RADARTUBAN-Ramuan jamu berbeda dengan obat-obatan fitofarmaka atau sediaan obat bahan alam.
Apa perbedaan tersebut? Kepala Instalasi Farmasi RSUP Nasional Cipto Mangunkusumo Jakarta, Rina Mutiara menjelaskan perbedaan mendasarnya keduanya.
Ria menerangkan penggunaan jamu tidak memerlukan studi dalam proses produksi dan berdasarkan resep turun temurun. Sedangkan obat-obatan fitofarmaka, harus melalui proses studi dan uji klinik.
"Ini masih membingungkan bagi masyarakat Indonesia karena kenyataannya masyarakat masih belum memahami sepenuhnya. Masyarakat beranggapan jamu adalah obat, padahal ada perbedaan mendasar antara jamu dan fitofarmaka dalam dunia medis," kata Rina dalam sebuah diskusi, Senin (4/12), dikutip dari Antara.
Dia menerangkan, fitofarmaka adalah sediaan obat bahan alam yang telah dibuktikan keamanan dan khasiatnya secara ilmiah dengan uji pra-klinik dan uji klinik, bahan baku, dan produk terstandardisasi.
Rina menyampaikan, sebagian masyarakat di Indonesia cenderung lebih mengandalkan pengobatan tradisional dan sering kali terjadi ketidakcocokan antara pemahaman tradisional dan ilmiah terkait dengan fitofarmaka.

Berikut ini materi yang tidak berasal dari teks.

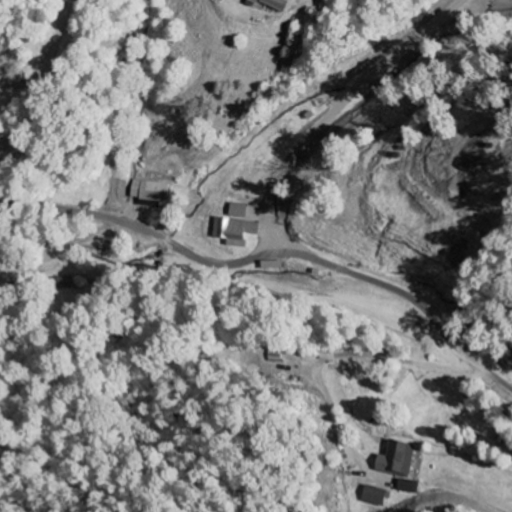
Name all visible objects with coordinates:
building: (270, 4)
building: (146, 192)
building: (232, 227)
road: (275, 253)
building: (398, 459)
building: (371, 496)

Meski demikian, kata dia, penggunaan fitofarmaka tetap dapat melibatkan aspek sosial dan budaya yang perlu dipertimbangkan. Termasuk keyakinan lokal dan praktik tradisional.
Rina menuturkan, sejauh ini Badan Pengawas Obat dan Makanan (BPOM) telah mengeluarkan 24 jenis obat fitofarmaka di Indonesia. Di antaranya obat imunomodulator, obat diare, obat tukak lambung, obat antidiabetes, obat antihipertensi, obat melancarkan sirkulasi darah, dan obat untuk hipoalbumin.
Penggunaan fitofarmaka di Indonesia, terang Rina, harus mengacu pada standardisasi dan kualitas yang bervariasi berdasarkan asal tanaman, metode pengolahan, dan formulasi. Fitofarmaka memiliki tantangan terkait pencarian bahan baku yang berkualitas tinggi. Terutama terkait konsistensi kandungan senyawa aktif dan minimalisasi kontaminan.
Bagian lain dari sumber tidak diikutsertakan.